> **Task goal**:
Take the entries below and retype them word for word, excluding the images.

> **Input records**:
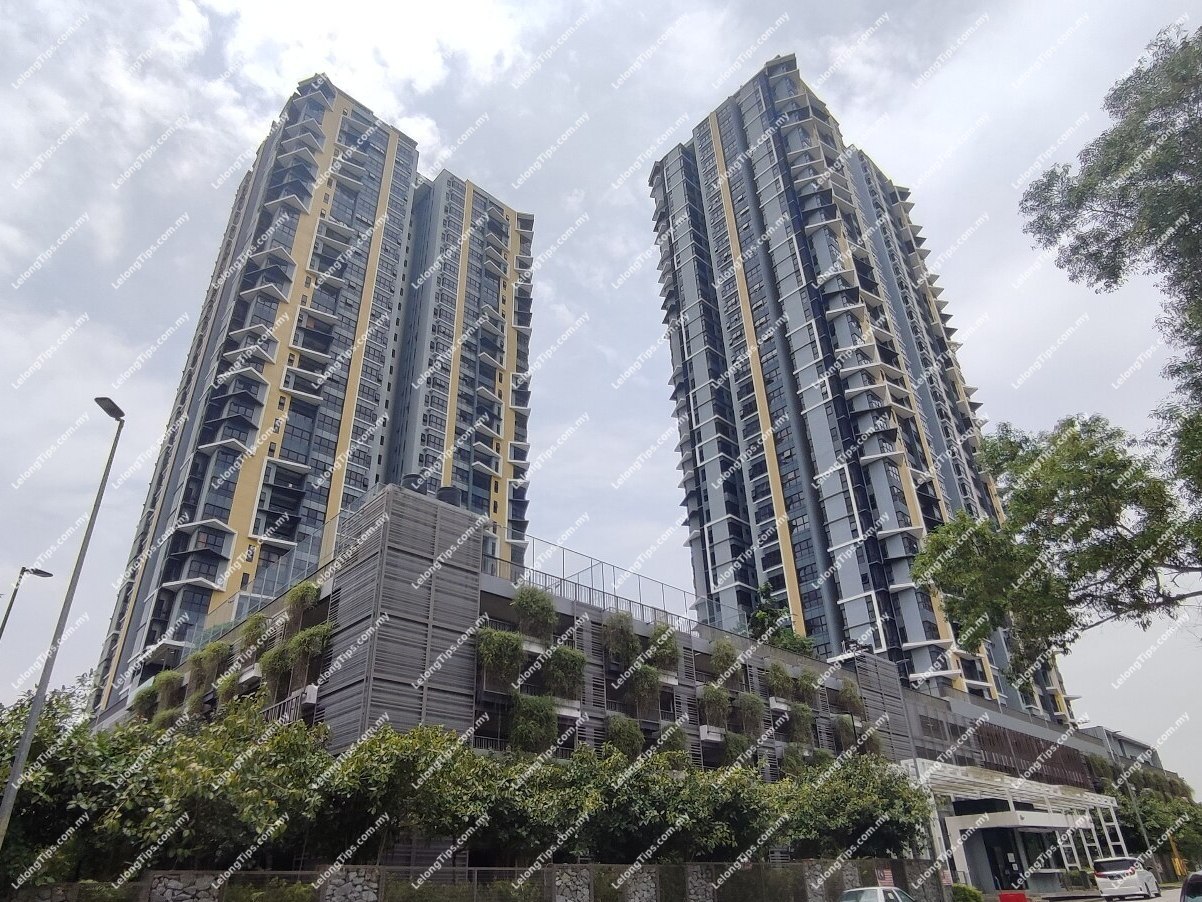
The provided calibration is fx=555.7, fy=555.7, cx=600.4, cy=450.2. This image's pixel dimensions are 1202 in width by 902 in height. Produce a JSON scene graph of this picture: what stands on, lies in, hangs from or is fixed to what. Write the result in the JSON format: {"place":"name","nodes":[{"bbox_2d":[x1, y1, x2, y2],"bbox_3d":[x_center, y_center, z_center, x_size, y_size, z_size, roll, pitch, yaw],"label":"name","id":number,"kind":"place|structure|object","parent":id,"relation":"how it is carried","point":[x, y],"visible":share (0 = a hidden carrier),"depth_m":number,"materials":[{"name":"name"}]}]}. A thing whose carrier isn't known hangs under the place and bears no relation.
{"place":"outdoors","nodes":[
{"label":"outdoors","id":0,"kind":"place"},
{"bbox_2d":[90,73,533,716],"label":"apartment tower","id":1,"kind":"structure","parent":0,"point":[357,481],"materials":[{"name":"grey paint"}]},
{"bbox_2d":[6,859,946,901],"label":"stone wall","id":2,"kind":"structure","parent":0,"point":[558,867],"depth_m":14.33,"materials":[{"name":"grey stone"}]},
{"bbox_2d":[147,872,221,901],"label":"stone wall","id":3,"kind":"structure","parent":2,"relation":"in","point":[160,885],"depth_m":11.73,"materials":[{"name":"grey stone"}]},
{"bbox_2d":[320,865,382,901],"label":"stone wall","id":4,"kind":"structure","parent":2,"relation":"in","point":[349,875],"depth_m":13.19,"materials":[{"name":"grey stone"}]},
{"bbox_2d":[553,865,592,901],"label":"stone pillar","id":5,"kind":"structure","parent":2,"relation":"in","point":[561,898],"depth_m":15.87,"materials":[{"name":"grey stone"}]},
{"bbox_2d":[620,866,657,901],"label":"stone wall","id":6,"kind":"structure","parent":2,"relation":"in","point":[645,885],"depth_m":17.27,"materials":[{"name":"grey stone"}]},
{"bbox_2d":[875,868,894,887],"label":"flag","id":7,"kind":"object","parent":2,"relation":"attached to","point":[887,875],"visible":0.65,"depth_m":21.79,"materials":[{"name":"pink"}]},
{"bbox_2d":[0,0,1200,778],"label":"sky","id":8,"kind":"structure","parent":0,"point":[633,539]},
{"bbox_2d":[106,479,1158,885],"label":"podium building","id":9,"kind":"structure","parent":0,"point":[396,552],"materials":[{"name":"grey"}]},
{"bbox_2d":[131,681,160,718],"bbox_3d":[-24.513,13.667,30.126,1.801,2.276,2.284,24,-38,-37],"label":"hanging plant","id":10,"kind":"object","parent":9,"relation":"attached to","point":[145,698],"visible":0.74,"depth_m":29.85,"materials":[{"name":"green plant"}]},
{"bbox_2d":[156,668,184,711],"bbox_3d":[-21.950,12.322,28.478,1.743,2.342,2.450,24,-38,-37],"label":"hanging plant","id":11,"kind":"object","parent":9,"relation":"attached to","point":[172,680],"visible":0.82,"depth_m":28.21,"materials":[{"name":"green plant"}]},
{"bbox_2d":[188,640,230,693],"bbox_3d":[-18.289,10.126,26.000,1.912,2.594,2.423,24,-38,-37],"label":"hanging plant","id":12,"kind":"object","parent":9,"relation":"attached to","point":[207,658],"visible":0.86,"depth_m":25.74,"materials":[{"name":"green plant"}]},
{"bbox_2d":[215,670,242,706],"bbox_3d":[-16.039,10.464,24.070,1.383,1.949,1.871,24,-38,-37],"label":"hanging plant","id":13,"kind":"object","parent":9,"relation":"attached to","point":[230,680],"visible":0.81,"depth_m":23.84,"materials":[{"name":"green plant"}]},
{"bbox_2d":[240,612,272,654],"bbox_3d":[-14.504,7.813,23.501,1.534,1.964,1.854,24,-38,-37],"label":"hanging plant","id":14,"kind":"object","parent":9,"relation":"attached to","point":[260,622],"visible":0.83,"depth_m":23.30,"materials":[{"name":"green plant"}]},
{"bbox_2d":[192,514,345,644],"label":"glass railing","id":15,"kind":"object","parent":9,"relation":"on","point":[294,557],"visible":0.53,"depth_m":26.14,"materials":[{"name":"glass"}]},
{"bbox_2d":[259,641,297,699],"bbox_3d":[-12.321,8.556,21.496,1.824,2.453,2.133,24,-38,-37],"label":"hanging plant","id":16,"kind":"object","parent":9,"relation":"attached to","point":[277,658],"visible":0.88,"depth_m":21.29,"materials":[{"name":"green plant"}]},
{"bbox_2d":[285,580,321,631],"bbox_3d":[-11.570,6.086,21.516,1.590,2.023,1.891,24,-38,-37],"label":"hanging plant","id":17,"kind":"object","parent":9,"relation":"attached to","point":[294,605],"visible":0.84,"depth_m":21.30,"materials":[{"name":"green plant"}]},
{"bbox_2d":[288,621,332,676],"bbox_3d":[-10.664,7.378,20.444,1.741,2.287,2.038,24,-38,-37],"label":"hanging plant","id":18,"kind":"object","parent":9,"relation":"attached to","point":[294,643],"visible":0.87,"depth_m":20.26,"materials":[{"name":"green plant"}]},
{"bbox_2d":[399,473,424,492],"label":"water tank","id":19,"kind":"object","parent":9,"relation":"on","point":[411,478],"visible":0.48,"depth_m":24.05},
{"bbox_2d":[435,485,460,506],"bbox_3d":[-6.923,2.440,24.981,1.217,1.450,1.215,24,-38,-37],"label":"water tank","id":20,"kind":"object","parent":9,"relation":"on","point":[449,493],"visible":0.39,"depth_m":24.74,"materials":[{"name":"black"}]},
{"bbox_2d":[475,627,524,688],"bbox_3d":[-3.789,7.709,20.781,2.253,2.432,2.116,24,-38,-37],"label":"hanging plant","id":21,"kind":"object","parent":9,"relation":"attached to","point":[486,648],"visible":0.89,"depth_m":20.55,"materials":[{"name":"green plant"}]},
{"bbox_2d":[507,692,557,753],"bbox_3d":[-2.490,9.811,20.033,2.245,2.511,2.148,24,-38,-37],"label":"hanging plant","id":22,"kind":"object","parent":9,"relation":"attached to","point":[518,728],"visible":0.89,"depth_m":19.74,"materials":[{"name":"green plant"}]},
{"bbox_2d":[512,585,557,640],"bbox_3d":[-2.717,6.693,22.657,2.186,2.395,2.143,24,-38,-37],"label":"hanging plant","id":23,"kind":"object","parent":9,"relation":"attached to","point":[533,607],"visible":0.89,"depth_m":22.40,"materials":[{"name":"green plant"}]},
{"bbox_2d":[541,644,586,699],"bbox_3d":[-1.514,8.769,21.968,2.149,2.416,2.122,24,-38,-37],"label":"hanging plant","id":24,"kind":"object","parent":9,"relation":"attached to","point":[558,653],"visible":0.92,"depth_m":21.67,"materials":[{"name":"green plant"}]},
{"bbox_2d":[490,535,740,637],"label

> **Result**:
The provided calibration is fx=555.7, fy=555.7, cx=600.4, cy=450.2. This image's pixel dimensions are 1202 in width by 902 in height. Produce a JSON scene graph of this picture: what stands on, lies in, hangs from or is fixed to what. Write the result in the JSON format: {"place":"name","nodes":[{"bbox_2d":[x1, y1, x2, y2],"bbox_3d":[x_center, y_center, z_center, x_size, y_size, z_size, roll, pitch, yaw],"label":"name","id":number,"kind":"place|structure|object","parent":id,"relation":"how it is carried","point":[x, y],"visible":share (0 = a hidden carrier),"depth_m":number,"materials":[{"name":"name"}]}]}. A thing whose carrier isn't known hangs under the place and bears no relation.
{"place":"outdoors","nodes":[
{"label":"outdoors","id":0,"kind":"place"},
{"bbox_2d":[90,73,533,716],"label":"apartment tower","id":1,"kind":"structure","parent":0,"point":[357,481],"materials":[{"name":"grey paint"}]},
{"bbox_2d":[6,859,946,901],"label":"stone wall","id":2,"kind":"structure","parent":0,"point":[558,867],"depth_m":14.33,"materials":[{"name":"grey stone"}]},
{"bbox_2d":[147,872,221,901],"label":"stone wall","id":3,"kind":"structure","parent":2,"relation":"in","point":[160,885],"depth_m":11.73,"materials":[{"name":"grey stone"}]},
{"bbox_2d":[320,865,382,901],"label":"stone wall","id":4,"kind":"structure","parent":2,"relation":"in","point":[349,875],"depth_m":13.19,"materials":[{"name":"grey stone"}]},
{"bbox_2d":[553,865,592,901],"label":"stone pillar","id":5,"kind":"structure","parent":2,"relation":"in","point":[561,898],"depth_m":15.87,"materials":[{"name":"grey stone"}]},
{"bbox_2d":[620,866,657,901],"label":"stone wall","id":6,"kind":"structure","parent":2,"relation":"in","point":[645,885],"depth_m":17.27,"materials":[{"name":"grey stone"}]},
{"bbox_2d":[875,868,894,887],"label":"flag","id":7,"kind":"object","parent":2,"relation":"attached to","point":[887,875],"visible":0.65,"depth_m":21.79,"materials":[{"name":"pink"}]},
{"bbox_2d":[0,0,1200,778],"label":"sky","id":8,"kind":"structure","parent":0,"point":[633,539]},
{"bbox_2d":[106,479,1158,885],"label":"podium building","id":9,"kind":"structure","parent":0,"point":[396,552],"materials":[{"name":"grey"}]},
{"bbox_2d":[131,681,160,718],"bbox_3d":[-24.513,13.667,30.126,1.801,2.276,2.284,24,-38,-37],"label":"hanging plant","id":10,"kind":"object","parent":9,"relation":"attached to","point":[145,698],"visible":0.74,"depth_m":29.85,"materials":[{"name":"green plant"}]},
{"bbox_2d":[156,668,184,711],"bbox_3d":[-21.950,12.322,28.478,1.743,2.342,2.450,24,-38,-37],"label":"hanging plant","id":11,"kind":"object","parent":9,"relation":"attached to","point":[172,680],"visible":0.82,"depth_m":28.21,"materials":[{"name":"green plant"}]},
{"bbox_2d":[188,640,230,693],"bbox_3d":[-18.289,10.126,26.000,1.912,2.594,2.423,24,-38,-37],"label":"hanging plant","id":12,"kind":"object","parent":9,"relation":"attached to","point":[207,658],"visible":0.86,"depth_m":25.74,"materials":[{"name":"green plant"}]},
{"bbox_2d":[215,670,242,706],"bbox_3d":[-16.039,10.464,24.070,1.383,1.949,1.871,24,-38,-37],"label":"hanging plant","id":13,"kind":"object","parent":9,"relation":"attached to","point":[230,680],"visible":0.81,"depth_m":23.84,"materials":[{"name":"green plant"}]},
{"bbox_2d":[240,612,272,654],"bbox_3d":[-14.504,7.813,23.501,1.534,1.964,1.854,24,-38,-37],"label":"hanging plant","id":14,"kind":"object","parent":9,"relation":"attached to","point":[260,622],"visible":0.83,"depth_m":23.30,"materials":[{"name":"green plant"}]},
{"bbox_2d":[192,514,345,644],"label":"glass railing","id":15,"kind":"object","parent":9,"relation":"on","point":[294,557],"visible":0.53,"depth_m":26.14,"materials":[{"name":"glass"}]},
{"bbox_2d":[259,641,297,699],"bbox_3d":[-12.321,8.556,21.496,1.824,2.453,2.133,24,-38,-37],"label":"hanging plant","id":16,"kind":"object","parent":9,"relation":"attached to","point":[277,658],"visible":0.88,"depth_m":21.29,"materials":[{"name":"green plant"}]},
{"bbox_2d":[285,580,321,631],"bbox_3d":[-11.570,6.086,21.516,1.590,2.023,1.891,24,-38,-37],"label":"hanging plant","id":17,"kind":"object","parent":9,"relation":"attached to","point":[294,605],"visible":0.84,"depth_m":21.30,"materials":[{"name":"green plant"}]},
{"bbox_2d":[288,621,332,676],"bbox_3d":[-10.664,7.378,20.444,1.741,2.287,2.038,24,-38,-37],"label":"hanging plant","id":18,"kind":"object","parent":9,"relation":"attached to","point":[294,643],"visible":0.87,"depth_m":20.26,"materials":[{"name":"green plant"}]},
{"bbox_2d":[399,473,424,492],"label":"water tank","id":19,"kind":"object","parent":9,"relation":"on","point":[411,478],"visible":0.48,"depth_m":24.05},
{"bbox_2d":[435,485,460,506],"bbox_3d":[-6.923,2.440,24.981,1.217,1.450,1.215,24,-38,-37],"label":"water tank","id":20,"kind":"object","parent":9,"relation":"on","point":[449,493],"visible":0.39,"depth_m":24.74,"materials":[{"name":"black"}]},
{"bbox_2d":[475,627,524,688],"bbox_3d":[-3.789,7.709,20.781,2.253,2.432,2.116,24,-38,-37],"label":"hanging plant","id":21,"kind":"object","parent":9,"relation":"attached to","point":[486,648],"visible":0.89,"depth_m":20.55,"materials":[{"name":"green plant"}]},
{"bbox_2d":[507,692,557,753],"bbox_3d":[-2.490,9.811,20.033,2.245,2.511,2.148,24,-38,-37],"label":"hanging plant","id":22,"kind":"object","parent":9,"relation":"attached to","point":[518,728],"visible":0.89,"depth_m":19.74,"materials":[{"name":"green plant"}]},
{"bbox_2d":[512,585,557,640],"bbox_3d":[-2.717,6.693,22.657,2.186,2.395,2.143,24,-38,-37],"label":"hanging plant","id":23,"kind":"object","parent":9,"relation":"attached to","point":[533,607],"visible":0.89,"depth_m":22.40,"materials":[{"name":"green plant"}]},
{"bbox_2d":[541,644,586,699],"bbox_3d":[-1.514,8.769,21.968,2.149,2.416,2.122,24,-38,-37],"label":"hanging plant","id":24,"kind":"object","parent":9,"relation":"attached to","point":[558,653],"visible":0.92,"depth_m":21.67,"materials":[{"name":"green plant"}]},
{"bbox_2d":[490,535,740,637],"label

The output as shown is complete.